Angular for Workflow Processes – DZone

Angular provides an excellent platform using which we can develop complex UI applications like workflow process management. In this article, I describe a state transitions technique for developing an Angular timesheet application that involves a workflow process.

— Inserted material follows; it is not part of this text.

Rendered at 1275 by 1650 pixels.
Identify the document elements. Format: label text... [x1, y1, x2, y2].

A timesheet submission and approval workflow process is considered as an example to illustrate the technique. 

It is possible to quickly develop an Angular timesheet application starting from a routes configuration like:

const appRoutes: Routes = [
  { path: 'timesheet', component: TimesheetComponent },
  { path: '', redirectTo: '/timesheet', pathMatch: 'full' },
  { path: '**', component: PageNotFoundComponent }

Where the TimesheetComponent displays the timesheet form with buttons like “Submit,” “Approve,” and “Accept.” When the employees access the /timesheet link, they would see just the “Submit” button; when the managers access the /timesheet link, they would see the “Approve” button, etc. Clearly, the TimesheetComponent becomes heavy-weight, handling all the functionalities. 

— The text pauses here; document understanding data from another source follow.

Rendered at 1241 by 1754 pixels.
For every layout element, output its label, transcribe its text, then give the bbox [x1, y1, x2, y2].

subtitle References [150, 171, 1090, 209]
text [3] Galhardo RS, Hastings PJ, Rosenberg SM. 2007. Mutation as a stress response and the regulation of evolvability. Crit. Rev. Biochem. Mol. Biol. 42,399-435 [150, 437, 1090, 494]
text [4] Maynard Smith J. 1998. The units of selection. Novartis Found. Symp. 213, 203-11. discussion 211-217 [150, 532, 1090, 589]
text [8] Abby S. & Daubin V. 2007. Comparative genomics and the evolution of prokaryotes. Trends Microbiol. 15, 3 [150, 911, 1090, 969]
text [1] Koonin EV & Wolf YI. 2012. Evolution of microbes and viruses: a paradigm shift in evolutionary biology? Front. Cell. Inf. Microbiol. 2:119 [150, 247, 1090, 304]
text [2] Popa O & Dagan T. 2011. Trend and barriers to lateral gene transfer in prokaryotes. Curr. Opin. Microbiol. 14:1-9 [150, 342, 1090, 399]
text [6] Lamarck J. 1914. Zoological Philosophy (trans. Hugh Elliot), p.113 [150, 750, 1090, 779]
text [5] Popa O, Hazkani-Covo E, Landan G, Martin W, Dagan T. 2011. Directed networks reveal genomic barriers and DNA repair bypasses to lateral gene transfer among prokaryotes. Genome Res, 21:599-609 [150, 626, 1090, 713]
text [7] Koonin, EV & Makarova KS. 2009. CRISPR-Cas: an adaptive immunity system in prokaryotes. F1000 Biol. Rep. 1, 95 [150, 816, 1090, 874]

When workflow error paths are added to the application, the complexity of the TimesheetComponent would increase much higher. In the next section, I describe a state transitions-based technique that helps in writing more maintainable and easily extendable Angular code.

State Transitions

Let us now transform the above requirements as state transitions like:

UNKNOWN empTimesheet loadEmpTs() loadEmpTsSuccess EMPTSLOADED
EMPTSLOADED submitTimesheet processSubmitTs() submitTsSuccess TSSUBMITTED
TSSUBMITTED mgrTimesheet loadMgrTs() loadMgrTsSuccess MGRTSLOADED
MGRTSLOADED approveTimesheet processApproveTs() approveTsSuccess TSAPPROVED
TSAPPROVED hrTimesheet loadHrTs() loadHrTsSuccess HRTSLOADED
HRTSLOADED acceptTimesheet processAcceptTs() acceptTsSuccess TSACCEPTED

Where all the state transitions follow a pattern like – Initial state > Pre-Event (or trigger) > processor (or action) -> Post-Event > Final State. To keep the discussion brief, I have not included the sign-in process and workflow error paths in the above transitions.

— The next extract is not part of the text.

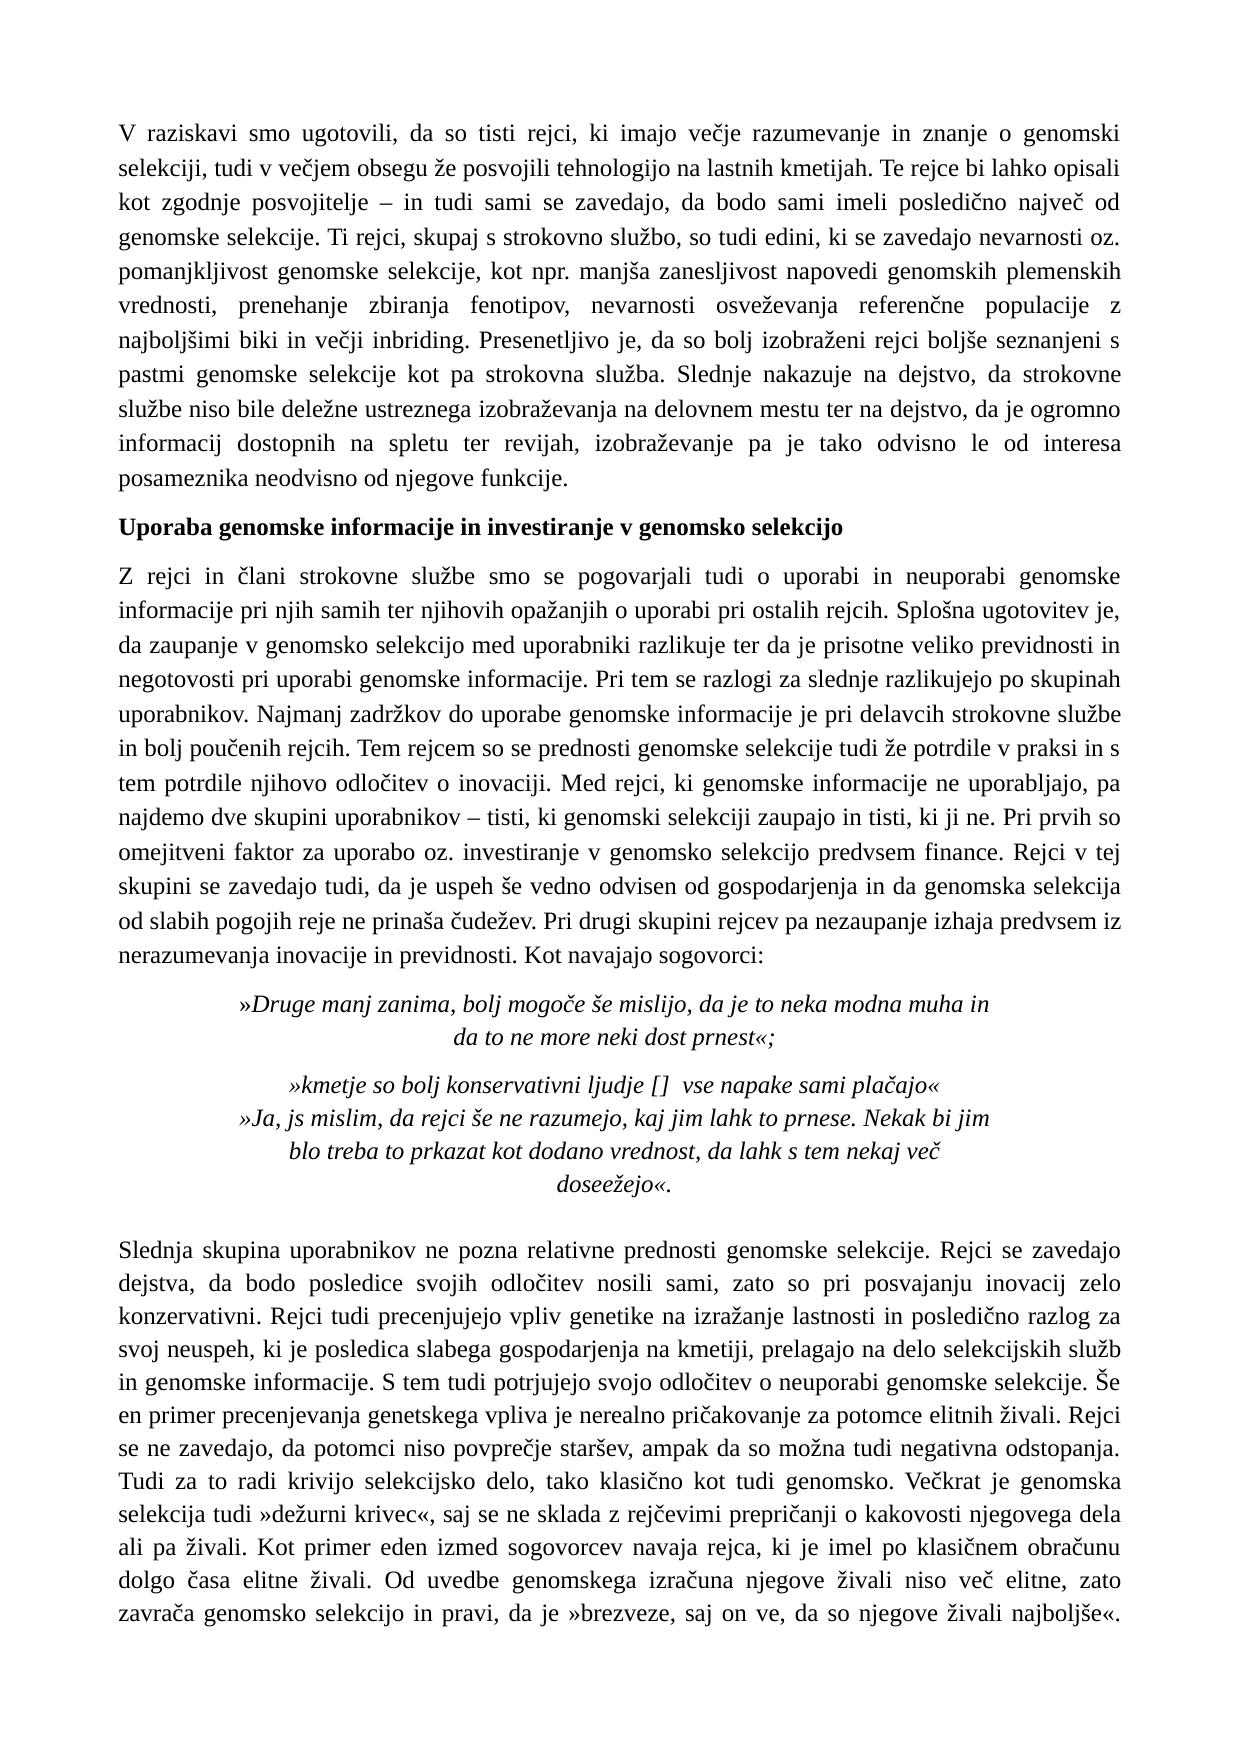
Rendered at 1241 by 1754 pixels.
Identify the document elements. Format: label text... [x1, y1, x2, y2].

We can then set up the routes in the app-routing.module.ts like:

const appRoutes: Routes = [
  { path: 'acceptTimesheet', component: ProcessAcceptTimesheetComponent },
  { path: 'hrTimesheet', component: HRTimesheetComponent },
  { path: 'approveTimesheet', component: ProcessApproveTimesheetComponent },
  { path: 'managerTimesheet', component: ManagerTimesheetComponent },
  { path: 'submitTimesheet', component: ProcessSubmitTimesheetComponent },
  { path: 'employeeTimesheet', component: EmployeeTimesheetComponent },
  { path: 'timesheet', component: TimesheetComponent },
  { path: '', redirectTo: '/timesheet', pathMatch: 'full' },
  { path: '**', component: PageNotFoundComponent }

Where the TimesheetComponent loads <employee-timesheet></employee-timesheet> or <manager-timesheet></manager-timesheet> or <hr-timesheet></hr-timesheet> depending on the role of the signed-in user and after validating the timesheet state (TSSUBMITTED, TSAPPROVED, and TSACCEPTED which are typically stored in a backend DB). Note that the routes employeeTimesheet, managerTimesheet, and hrTimesheet are shown above for illustration purposes, and they can be removed. 

So we see that each of the components above is very lightweight, and each one handles just one task. Any new feature that may need to be added (like the manager returns the timesheet for corrections etc.) can be handled by adding one or more new state transitions. A starter implementation of this workflow can be found here.

Next Steps

Readers who are interested in exploring more on these ideas more can take a look at this GitHub project which expands on the ideas presented here. 


It is shown that by using the state transitions approach, we are able to generate Angular code that is easily extendable and more maintainable than the conventional approach.